===== Text shown

Photos in actual use:













Free shipping code: 
FSCSEP - Free UPS Shipping on your $25 Enco Order! Expires 10/31/10



Will


----------



## precisionworks

That flex arm design was designed by Flex-Bar, who makes dozens of variations: http://www.flexbar.com/shop/pc/FLEXBAR-Universal-Holder-Positioning-Arms-c69.htm


----------



## darkzero

Looks pretty useful, will have to pick some up. I know I could of used one today as I was hitting a bunch of people with hot chips off the fly cutter. I burnt my face too. 

What is the red lever for? Does it lock the entire flex arm in place or just at the base. Thanks for sharing the deal Will.


----------



## precisionworks

> I could of used one today as I was hitting a bunch of people with hot chips off the fly cutter. I burnt my face too.


Most production shops have a few pieces of corrugated board, cut from a shipping carton, that work very well. The really fancy ones have a cutout so they'll fit over a 6" Kurt vise, and a welding magnet or two hold the cutout in position.












If you work on shield positioning, you can direct some chips at the people you don't like, while avoiding your boss (or the instructor) 

I use a piece of 1/2" thick plywood held on edge in a 2x4 base. I'll snap a photo later. It keeps most of the chips in one area so clean up is faster.

Shields can be attached directly to lathe tooling, like the photo below, or held between the tool & the quick change block. You'll want one of these if you ever have to turn or bore brass for bushings - it sprays off the tool like (very hot) water.

==========

• Instruction 1:
In the forum thread on chip shields, write out the passage starting at "Most production shops" and ending at "(or the instructor)", changing "corrugated board" to "plastic sheeting".
• Instruction 2:
According to the forum thread on chip shields, what does precisionworks use as a shield, and what holds it?
• Instruction 3:
Pick up the forum thread on chip shields after its last sentence and continue it.

===== Material provided

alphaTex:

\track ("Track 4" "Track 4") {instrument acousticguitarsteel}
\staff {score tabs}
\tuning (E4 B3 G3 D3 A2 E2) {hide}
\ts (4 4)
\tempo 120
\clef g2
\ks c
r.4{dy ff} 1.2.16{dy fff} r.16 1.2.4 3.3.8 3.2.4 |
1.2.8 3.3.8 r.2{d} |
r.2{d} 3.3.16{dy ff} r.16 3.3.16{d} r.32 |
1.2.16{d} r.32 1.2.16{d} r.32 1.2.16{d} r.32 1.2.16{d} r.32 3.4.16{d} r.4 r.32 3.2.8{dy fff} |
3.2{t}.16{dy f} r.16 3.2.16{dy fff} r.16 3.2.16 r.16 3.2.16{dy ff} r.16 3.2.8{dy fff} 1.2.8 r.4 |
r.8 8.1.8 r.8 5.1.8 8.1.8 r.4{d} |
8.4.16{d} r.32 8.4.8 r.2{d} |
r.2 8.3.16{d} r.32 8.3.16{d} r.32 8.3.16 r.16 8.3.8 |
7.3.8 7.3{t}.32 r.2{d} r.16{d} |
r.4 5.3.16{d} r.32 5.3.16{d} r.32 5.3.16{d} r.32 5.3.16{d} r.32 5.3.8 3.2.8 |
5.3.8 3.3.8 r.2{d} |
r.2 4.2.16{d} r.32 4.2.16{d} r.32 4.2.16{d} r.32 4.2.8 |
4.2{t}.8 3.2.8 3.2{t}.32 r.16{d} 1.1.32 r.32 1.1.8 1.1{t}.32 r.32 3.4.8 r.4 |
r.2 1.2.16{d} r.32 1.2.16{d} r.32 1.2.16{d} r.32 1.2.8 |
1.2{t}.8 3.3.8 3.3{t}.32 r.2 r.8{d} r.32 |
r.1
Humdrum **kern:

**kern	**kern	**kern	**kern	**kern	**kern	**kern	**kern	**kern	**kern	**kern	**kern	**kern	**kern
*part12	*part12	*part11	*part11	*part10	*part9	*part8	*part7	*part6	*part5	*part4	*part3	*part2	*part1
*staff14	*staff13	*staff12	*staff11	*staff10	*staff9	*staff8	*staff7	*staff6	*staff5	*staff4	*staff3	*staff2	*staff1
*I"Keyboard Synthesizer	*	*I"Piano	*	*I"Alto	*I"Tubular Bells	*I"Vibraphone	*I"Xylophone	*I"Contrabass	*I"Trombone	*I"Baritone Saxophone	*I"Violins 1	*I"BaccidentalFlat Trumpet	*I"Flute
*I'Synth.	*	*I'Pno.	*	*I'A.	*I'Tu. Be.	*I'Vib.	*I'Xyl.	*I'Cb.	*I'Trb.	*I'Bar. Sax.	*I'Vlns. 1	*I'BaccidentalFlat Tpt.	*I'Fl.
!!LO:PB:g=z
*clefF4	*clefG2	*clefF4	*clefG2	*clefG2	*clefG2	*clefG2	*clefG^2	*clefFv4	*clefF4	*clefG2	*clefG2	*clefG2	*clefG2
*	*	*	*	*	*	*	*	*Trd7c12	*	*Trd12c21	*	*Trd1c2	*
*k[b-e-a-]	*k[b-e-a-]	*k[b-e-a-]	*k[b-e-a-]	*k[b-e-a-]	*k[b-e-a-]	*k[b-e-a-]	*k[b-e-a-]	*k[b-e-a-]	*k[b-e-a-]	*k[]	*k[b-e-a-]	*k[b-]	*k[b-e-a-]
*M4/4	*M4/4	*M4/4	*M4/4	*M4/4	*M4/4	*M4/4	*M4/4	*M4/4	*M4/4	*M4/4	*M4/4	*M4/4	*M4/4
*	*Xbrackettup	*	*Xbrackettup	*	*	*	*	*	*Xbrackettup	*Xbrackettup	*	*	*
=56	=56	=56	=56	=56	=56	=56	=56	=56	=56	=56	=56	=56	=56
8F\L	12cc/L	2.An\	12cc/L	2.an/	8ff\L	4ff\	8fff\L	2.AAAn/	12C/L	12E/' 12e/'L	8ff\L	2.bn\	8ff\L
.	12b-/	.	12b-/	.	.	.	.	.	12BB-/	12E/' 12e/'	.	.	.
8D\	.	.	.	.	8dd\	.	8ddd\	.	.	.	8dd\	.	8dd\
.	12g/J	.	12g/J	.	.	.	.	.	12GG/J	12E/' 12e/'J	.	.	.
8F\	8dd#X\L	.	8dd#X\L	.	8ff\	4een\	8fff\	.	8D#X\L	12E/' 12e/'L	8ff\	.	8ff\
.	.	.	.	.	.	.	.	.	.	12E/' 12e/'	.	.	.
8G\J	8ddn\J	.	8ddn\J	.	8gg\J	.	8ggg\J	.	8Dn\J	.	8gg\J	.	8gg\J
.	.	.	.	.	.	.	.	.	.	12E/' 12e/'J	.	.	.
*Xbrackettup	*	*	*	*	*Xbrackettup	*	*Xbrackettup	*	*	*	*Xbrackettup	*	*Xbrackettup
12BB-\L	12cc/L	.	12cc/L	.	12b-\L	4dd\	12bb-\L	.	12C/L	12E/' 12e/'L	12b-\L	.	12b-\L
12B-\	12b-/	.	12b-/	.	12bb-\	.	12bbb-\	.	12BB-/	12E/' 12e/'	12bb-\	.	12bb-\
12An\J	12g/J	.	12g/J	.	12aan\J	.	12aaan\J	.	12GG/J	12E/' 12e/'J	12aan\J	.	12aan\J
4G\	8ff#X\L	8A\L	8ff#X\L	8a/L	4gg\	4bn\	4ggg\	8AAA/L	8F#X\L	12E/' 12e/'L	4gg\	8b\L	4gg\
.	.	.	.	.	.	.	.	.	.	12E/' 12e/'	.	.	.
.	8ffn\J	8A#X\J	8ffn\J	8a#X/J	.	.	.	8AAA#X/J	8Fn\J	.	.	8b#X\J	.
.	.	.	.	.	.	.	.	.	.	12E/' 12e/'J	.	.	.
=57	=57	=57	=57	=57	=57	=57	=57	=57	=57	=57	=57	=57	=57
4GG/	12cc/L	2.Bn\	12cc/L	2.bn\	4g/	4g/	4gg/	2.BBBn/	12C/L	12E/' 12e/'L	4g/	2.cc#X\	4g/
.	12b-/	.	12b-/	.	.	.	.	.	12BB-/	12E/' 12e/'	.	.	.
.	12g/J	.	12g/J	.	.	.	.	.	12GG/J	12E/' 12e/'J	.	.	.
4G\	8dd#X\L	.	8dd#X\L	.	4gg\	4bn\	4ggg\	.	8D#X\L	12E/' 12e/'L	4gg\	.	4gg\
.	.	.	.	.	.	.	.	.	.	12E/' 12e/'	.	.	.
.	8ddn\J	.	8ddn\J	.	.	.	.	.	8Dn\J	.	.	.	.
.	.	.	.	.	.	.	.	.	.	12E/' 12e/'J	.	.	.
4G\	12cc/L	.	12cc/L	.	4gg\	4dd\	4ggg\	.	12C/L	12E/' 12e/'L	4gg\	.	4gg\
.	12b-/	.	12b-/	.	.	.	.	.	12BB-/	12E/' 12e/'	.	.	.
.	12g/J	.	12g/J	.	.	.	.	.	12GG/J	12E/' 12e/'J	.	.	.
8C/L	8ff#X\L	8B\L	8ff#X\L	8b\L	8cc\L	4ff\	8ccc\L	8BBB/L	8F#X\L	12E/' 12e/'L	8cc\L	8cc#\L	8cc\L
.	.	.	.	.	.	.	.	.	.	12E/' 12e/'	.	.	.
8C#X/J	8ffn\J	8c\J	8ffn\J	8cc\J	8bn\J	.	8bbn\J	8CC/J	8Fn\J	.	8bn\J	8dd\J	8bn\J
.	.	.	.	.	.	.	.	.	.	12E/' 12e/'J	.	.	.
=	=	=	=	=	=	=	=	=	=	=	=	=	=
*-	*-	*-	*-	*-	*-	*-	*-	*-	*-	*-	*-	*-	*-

==========

• Result 1:
Most production shops have a few pieces of plastic sheeting, cut from a shipping carton, that work very well. The really fancy ones have a cutout so they'll fit over a 6" Kurt vise, and a welding magnet or two hold the cutout in position.












If you work on shield positioning, you can direct some chips at the people you don't like, while avoiding your boss (or the instructor)

• Result 2:
A piece of 1/2" thick plywood, held on edge in a 2x4 base.

• Result 3:
----------



## darkzero

precisionworks said:


> If you work on shield positioning, you can direct some chips at the people you don't like, while avoiding your boss (or the instructor)


 
LOL, good idea! :thumbsup: I do have one person in mind. :laughing:

Defintely avoid the instructor but he's cool anyway. Don't want to **** him off as he's finally retiring next year so I'll be trying to get the most out of him as I can.


----------



## wquiles

darkzero said:


> Looks pretty useful, will have to pick some up. I know I could of used one today as I was hitting a bunch of people with hot chips off the fly cutter. I burnt my face too.
> 
> What is the red lever for? Does it lock the entire flex arm in place or just at the base. Thanks for sharing the deal Will.



The way it works is that you unscrew the top screw, which takes the slack out of the internal steel cable that ties the pieces/links in the arm. Once you take out the slack, and position the arm close to where you want it to stay, then turning the red lever actuates a simple cam that gets that steel cable really tight, which sorta-locks the pieces in place. As I mentioned, it is not as "solid" as my Noga articulated, hydraulic arm, but it is plenty strong and stable just to hold the small plexiglass protective piece, and still allow adjustability to put it where you want it. They also have two larger sizes, and I did order one of those, but the plexiglass is WAY too heavy for the arm, which is why I am only recommending the small one I listed above.

For $20 each and free shipping (when you buy $25 or more - so just buying two qualifies for the free shipping) is an awesome bargain on something very useful and practical, so I have several of them in various places in my "shop" :devil:

Will


----------



## precisionworks

We had a 2" indexable face mill, 4 inserts as I remember, and ran it 1200-1500 rpm in the Bridgeport. Usually set the DOC between .050" and .100", and feed it as fast as the handle could be turned.

Chips were dark blue, which is just one step under glowing red hot. With careful setup, chips would fly almost 20' and hit the operator on the radial drill - he'd act like he just got stung by hornets :nana: The Bridgeport operator, of course, used the cardboard shield & avoided most of the chips.


----------



## wquiles

precisionworks said:


> Most production shops have a few pieces of corrugated board, cut from a shipping carton, that work very well. The really fancy ones have a cutout so they'll fit over a 6" Kurt vise, and a welding magnet or two hold the cutout in position.
> 
> (snip pics)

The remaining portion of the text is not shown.